(One Little Indian)
It’s five years since the last Sinéad O’Connor album, the idiosyncratically God-bothering collection of modern hymns Theology. Since then, she’s turned more towards bothering God’s alleged representatives on earth, becoming perhaps the church’s most outspoken celebrity critic following the 2009 Murphy Report into the cover-up of institutionalised child abuse in Ireland’s Catholic schools.

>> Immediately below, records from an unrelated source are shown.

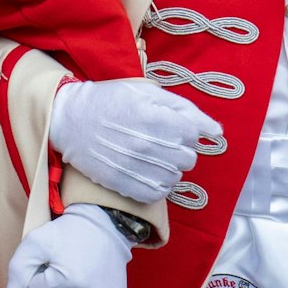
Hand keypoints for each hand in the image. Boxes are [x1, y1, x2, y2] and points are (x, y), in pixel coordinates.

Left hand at [4, 204, 132, 287]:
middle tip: (67, 265)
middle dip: (52, 287)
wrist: (105, 227)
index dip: (40, 275)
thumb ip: (17, 273)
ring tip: (80, 273)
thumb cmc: (68, 233)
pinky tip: (92, 283)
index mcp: (71, 284)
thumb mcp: (35, 242)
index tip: (53, 261)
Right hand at [49, 78, 219, 203]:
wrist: (70, 119)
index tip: (170, 126)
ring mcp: (136, 167)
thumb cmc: (110, 101)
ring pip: (174, 177)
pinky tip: (146, 172)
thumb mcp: (148, 93)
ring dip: (168, 168)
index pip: (194, 135)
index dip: (185, 130)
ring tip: (151, 157)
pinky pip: (157, 193)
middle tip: (160, 142)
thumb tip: (217, 131)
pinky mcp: (123, 184)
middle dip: (179, 150)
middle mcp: (148, 145)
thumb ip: (185, 109)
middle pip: (188, 159)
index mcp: (157, 119)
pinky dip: (156, 185)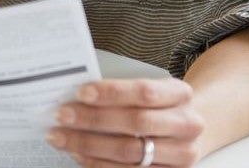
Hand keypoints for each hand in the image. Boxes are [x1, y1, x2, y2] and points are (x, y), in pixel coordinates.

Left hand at [45, 78, 204, 166]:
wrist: (186, 128)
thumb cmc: (158, 104)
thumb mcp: (149, 88)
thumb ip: (120, 91)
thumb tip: (75, 96)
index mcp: (180, 94)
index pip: (144, 92)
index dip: (111, 93)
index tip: (81, 92)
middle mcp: (186, 125)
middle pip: (136, 123)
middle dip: (93, 119)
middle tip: (62, 115)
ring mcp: (182, 154)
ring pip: (129, 152)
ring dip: (88, 145)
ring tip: (61, 137)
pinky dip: (98, 163)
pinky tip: (78, 154)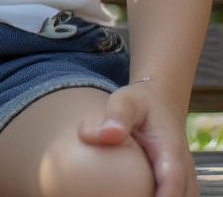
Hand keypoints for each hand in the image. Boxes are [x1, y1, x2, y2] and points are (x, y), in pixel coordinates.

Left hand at [78, 79, 195, 196]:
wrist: (160, 102)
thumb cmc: (139, 103)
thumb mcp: (125, 102)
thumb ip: (116, 117)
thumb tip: (104, 135)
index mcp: (171, 150)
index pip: (173, 182)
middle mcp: (184, 167)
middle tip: (128, 194)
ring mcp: (185, 177)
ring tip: (131, 193)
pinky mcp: (180, 182)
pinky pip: (179, 196)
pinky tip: (138, 193)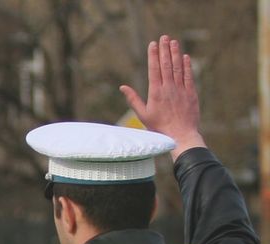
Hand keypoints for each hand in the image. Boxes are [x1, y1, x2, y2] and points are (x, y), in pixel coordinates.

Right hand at [119, 34, 205, 159]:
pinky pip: (189, 75)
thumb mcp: (142, 115)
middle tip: (164, 37)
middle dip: (165, 50)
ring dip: (176, 53)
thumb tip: (122, 87)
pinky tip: (185, 56)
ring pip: (178, 67)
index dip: (153, 55)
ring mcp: (181, 89)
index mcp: (155, 93)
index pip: (154, 69)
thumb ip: (133, 99)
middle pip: (166, 64)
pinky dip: (187, 65)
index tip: (153, 44)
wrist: (180, 135)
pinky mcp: (191, 93)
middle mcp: (169, 88)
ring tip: (174, 42)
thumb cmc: (159, 128)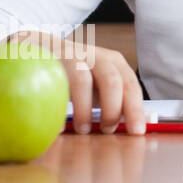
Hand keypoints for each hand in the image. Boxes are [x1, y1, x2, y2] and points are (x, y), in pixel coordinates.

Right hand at [13, 31, 144, 134]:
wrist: (46, 51)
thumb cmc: (79, 74)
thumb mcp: (100, 85)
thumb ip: (114, 101)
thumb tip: (129, 126)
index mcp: (115, 63)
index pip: (131, 85)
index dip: (135, 109)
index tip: (137, 131)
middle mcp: (98, 57)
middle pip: (112, 82)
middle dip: (112, 110)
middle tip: (107, 130)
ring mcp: (73, 58)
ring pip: (82, 82)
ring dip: (85, 110)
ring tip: (84, 129)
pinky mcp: (51, 62)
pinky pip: (55, 86)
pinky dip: (58, 108)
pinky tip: (59, 125)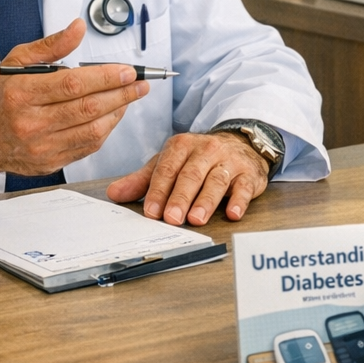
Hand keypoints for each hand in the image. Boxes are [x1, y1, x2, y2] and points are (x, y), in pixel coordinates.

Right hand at [0, 19, 147, 179]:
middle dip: (122, 94)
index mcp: (21, 95)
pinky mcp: (49, 163)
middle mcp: (30, 124)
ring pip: (92, 131)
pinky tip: (112, 115)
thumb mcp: (16, 62)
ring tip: (129, 97)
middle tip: (141, 83)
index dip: (105, 77)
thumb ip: (51, 46)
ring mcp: (41, 147)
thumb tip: (78, 28)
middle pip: (88, 109)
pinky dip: (105, 130)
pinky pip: (87, 147)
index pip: (73, 85)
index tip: (127, 70)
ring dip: (118, 112)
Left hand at [105, 131, 269, 224]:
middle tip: (171, 218)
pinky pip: (244, 187)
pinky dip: (239, 200)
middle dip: (180, 198)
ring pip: (216, 180)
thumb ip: (143, 180)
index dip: (159, 190)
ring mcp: (229, 161)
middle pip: (191, 175)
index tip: (151, 211)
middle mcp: (206, 150)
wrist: (240, 143)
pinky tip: (233, 213)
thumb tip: (114, 193)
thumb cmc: (199, 159)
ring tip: (196, 219)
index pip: (168, 169)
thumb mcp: (169, 163)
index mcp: (182, 146)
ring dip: (206, 201)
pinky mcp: (248, 173)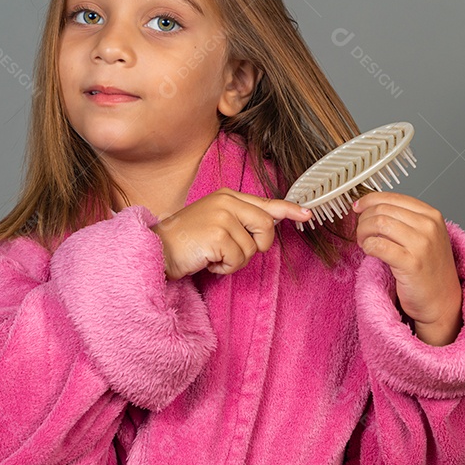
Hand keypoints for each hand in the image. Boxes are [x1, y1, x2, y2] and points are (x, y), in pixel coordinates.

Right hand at [149, 187, 312, 280]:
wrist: (157, 249)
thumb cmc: (185, 240)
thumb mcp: (214, 222)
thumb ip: (240, 219)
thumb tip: (272, 221)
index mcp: (226, 196)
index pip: (265, 202)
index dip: (288, 209)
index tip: (306, 214)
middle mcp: (226, 202)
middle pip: (266, 227)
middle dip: (257, 246)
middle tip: (234, 252)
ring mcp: (222, 217)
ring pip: (252, 248)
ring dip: (235, 261)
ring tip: (212, 255)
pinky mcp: (218, 235)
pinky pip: (238, 260)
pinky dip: (224, 268)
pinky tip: (207, 261)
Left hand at [351, 192, 462, 345]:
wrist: (441, 300)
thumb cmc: (427, 268)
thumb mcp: (422, 236)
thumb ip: (402, 219)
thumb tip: (368, 205)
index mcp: (431, 215)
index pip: (392, 197)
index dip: (369, 200)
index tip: (358, 207)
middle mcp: (429, 226)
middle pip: (382, 210)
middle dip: (364, 219)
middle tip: (361, 232)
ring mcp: (422, 244)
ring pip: (378, 224)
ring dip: (363, 232)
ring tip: (364, 242)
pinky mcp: (411, 263)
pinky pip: (378, 245)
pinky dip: (367, 246)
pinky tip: (369, 251)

That appalling episode furnishes the trigger for “Take Off Your Shoes”, a furious fusillade of disgust in which the church is lambasted for taking Jesus’s name not just in vain, but “into infamy”. “I bleed the blood of Jesus over you, and over every fucking thing you do,” she declaims, with steely determination. Later on, “V.I.P.” closes the album with a quiet excoriation of fellow Irish celebrities too meek to criticise religious hypocrisy alongside her. Recited in almost hymnal manner over a steady string pad, it quietly but firmly mocks their appropriation of the term “very important person”. “My view is, as artists, don’t wave your fucking Grammy around going on about believing in God,” she fulminates in the press release, “if you’re not prepared to stand in the street and fight for the honour of God in your own country when your church has been raping little boys.” Now, who do you suppose she can mean?

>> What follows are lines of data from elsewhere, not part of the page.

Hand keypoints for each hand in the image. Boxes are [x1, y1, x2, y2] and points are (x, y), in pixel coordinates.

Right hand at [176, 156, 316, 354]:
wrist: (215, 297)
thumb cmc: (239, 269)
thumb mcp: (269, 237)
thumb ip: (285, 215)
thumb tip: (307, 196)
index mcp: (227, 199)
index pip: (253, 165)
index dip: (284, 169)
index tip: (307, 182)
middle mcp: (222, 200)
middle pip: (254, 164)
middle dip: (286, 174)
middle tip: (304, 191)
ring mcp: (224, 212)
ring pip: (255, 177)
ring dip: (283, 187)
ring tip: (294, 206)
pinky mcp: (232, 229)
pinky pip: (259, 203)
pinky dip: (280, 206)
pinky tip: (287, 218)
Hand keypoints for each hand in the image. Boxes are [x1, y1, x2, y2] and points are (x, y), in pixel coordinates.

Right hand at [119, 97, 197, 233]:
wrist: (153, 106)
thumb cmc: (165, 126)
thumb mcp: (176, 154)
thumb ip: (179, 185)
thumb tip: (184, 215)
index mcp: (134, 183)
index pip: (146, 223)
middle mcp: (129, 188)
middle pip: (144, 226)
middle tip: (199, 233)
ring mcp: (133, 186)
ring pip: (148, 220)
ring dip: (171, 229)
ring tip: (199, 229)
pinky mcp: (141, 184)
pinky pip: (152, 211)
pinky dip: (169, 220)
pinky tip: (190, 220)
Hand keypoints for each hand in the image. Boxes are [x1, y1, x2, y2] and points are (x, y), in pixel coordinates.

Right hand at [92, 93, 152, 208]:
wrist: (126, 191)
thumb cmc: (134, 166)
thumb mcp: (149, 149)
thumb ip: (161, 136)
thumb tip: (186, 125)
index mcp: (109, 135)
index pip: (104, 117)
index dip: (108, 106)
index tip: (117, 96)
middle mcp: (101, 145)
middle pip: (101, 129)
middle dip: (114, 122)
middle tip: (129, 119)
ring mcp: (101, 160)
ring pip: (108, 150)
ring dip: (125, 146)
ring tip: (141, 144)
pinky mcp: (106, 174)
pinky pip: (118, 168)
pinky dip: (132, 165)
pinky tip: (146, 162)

But lest it appear that this, her best album in about a decade, should be entirely fuelled by anger, the pleasant surprise is how relatively brimful it is with bonhomie and empathy, some at least prompted by her recent wedding. Set to Justin Adams’ springy, African-flavoured guitar, the opener “4th and Vine” finds her giddily anticipating the big day, and celebrating the warmth and kindness of her husband-to-be. His gifts are further eulogised in the single “The Wolf Is Getting Married”, where even the rolling, cyclical organ and guitar groove seems exultant as she gushes how even terrible events can be overcome with the strength of his smile. Ever since the tearful video for “Nothing Compares 2 U”, she’s been so much pop’s living embodiment of suffering and reproach that it’s quite shocking to hear her in such good cheer.

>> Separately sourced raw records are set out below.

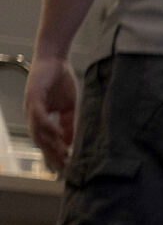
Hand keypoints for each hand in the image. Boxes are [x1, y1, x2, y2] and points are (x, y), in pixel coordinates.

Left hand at [24, 55, 78, 172]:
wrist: (55, 57)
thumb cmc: (60, 80)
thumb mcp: (68, 107)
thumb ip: (68, 124)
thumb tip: (70, 142)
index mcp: (40, 117)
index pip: (45, 140)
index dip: (54, 154)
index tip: (66, 166)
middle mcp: (32, 114)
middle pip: (39, 140)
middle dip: (51, 155)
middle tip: (63, 167)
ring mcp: (31, 106)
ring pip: (37, 131)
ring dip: (50, 144)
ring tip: (62, 154)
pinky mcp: (33, 97)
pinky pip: (40, 116)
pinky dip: (48, 127)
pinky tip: (57, 136)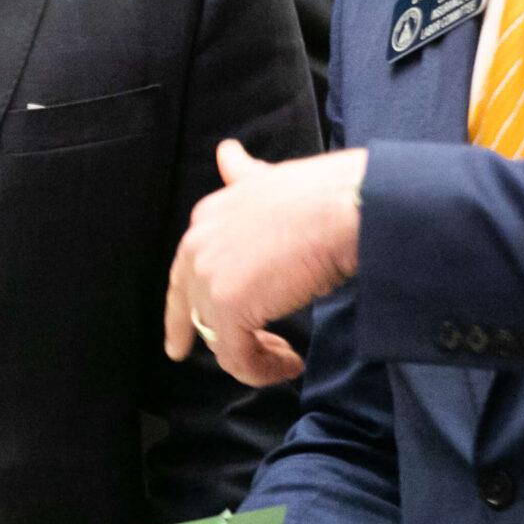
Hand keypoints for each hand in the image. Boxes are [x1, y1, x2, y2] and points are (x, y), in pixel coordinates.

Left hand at [164, 140, 363, 385]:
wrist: (344, 207)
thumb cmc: (323, 192)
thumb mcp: (270, 179)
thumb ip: (244, 175)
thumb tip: (227, 153)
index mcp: (207, 216)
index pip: (184, 274)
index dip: (181, 312)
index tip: (179, 344)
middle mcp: (198, 245)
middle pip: (195, 310)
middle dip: (217, 340)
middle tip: (250, 360)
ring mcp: (210, 278)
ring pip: (218, 338)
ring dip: (254, 355)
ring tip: (286, 357)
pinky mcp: (230, 308)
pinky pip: (237, 358)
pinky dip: (263, 370)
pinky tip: (291, 364)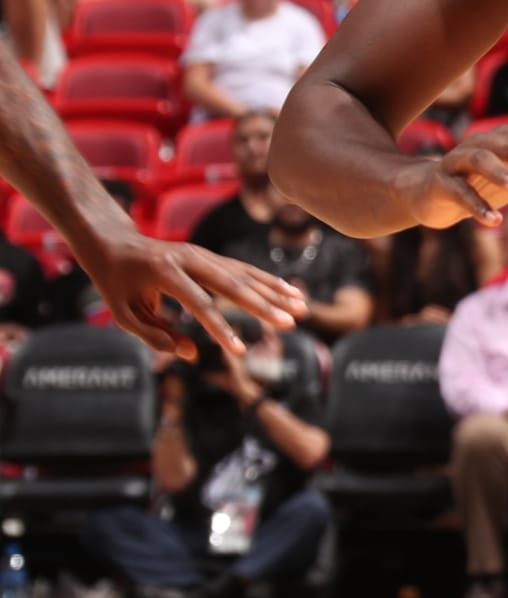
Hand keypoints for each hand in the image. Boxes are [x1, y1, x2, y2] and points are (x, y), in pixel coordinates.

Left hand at [83, 233, 306, 360]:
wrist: (115, 243)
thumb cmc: (117, 283)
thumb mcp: (125, 314)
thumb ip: (156, 336)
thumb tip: (190, 354)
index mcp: (164, 272)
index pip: (199, 303)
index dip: (219, 328)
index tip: (239, 352)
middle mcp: (189, 258)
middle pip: (232, 284)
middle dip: (263, 306)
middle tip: (289, 323)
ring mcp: (202, 254)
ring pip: (244, 274)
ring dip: (274, 292)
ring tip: (301, 308)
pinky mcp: (210, 256)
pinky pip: (242, 269)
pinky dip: (267, 281)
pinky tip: (288, 291)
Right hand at [403, 122, 507, 228]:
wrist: (431, 194)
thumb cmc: (482, 180)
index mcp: (504, 139)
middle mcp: (482, 143)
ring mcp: (458, 161)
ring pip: (479, 160)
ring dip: (500, 172)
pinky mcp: (440, 183)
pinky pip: (458, 192)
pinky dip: (476, 206)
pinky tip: (494, 221)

Elsewhere, her empathic gifts are brilliantly utilised in articulating the diverse emotional quandaries of the thieving junkie in “Reason with Me”, the dead soldier singing to his son in “Back Where You Belong”, and the single mother abandoned by the child’s married father in “I Had a Baby”, who triumphantly discovers that motherhood is “the making of me”. And her natural tendency towards reproach finds fruitful outlet in John Grant’s angry, tragi-comic kiss-off “Queen of Denmark”. Throughout, the settings have the punch and aptness that sometimes went astray in her Rastafarian period, while her delivery is always perfectly pitched and beautifully poised, from the gentle murmurs of “V.I.P.” and “Queen of Denmark” to the harmonies so delicately layered over the later stages of “Old Lady”. There may be more high-profile comebacks in 2012, but none, I’ll warrant, as feisty, fresh and confident as this.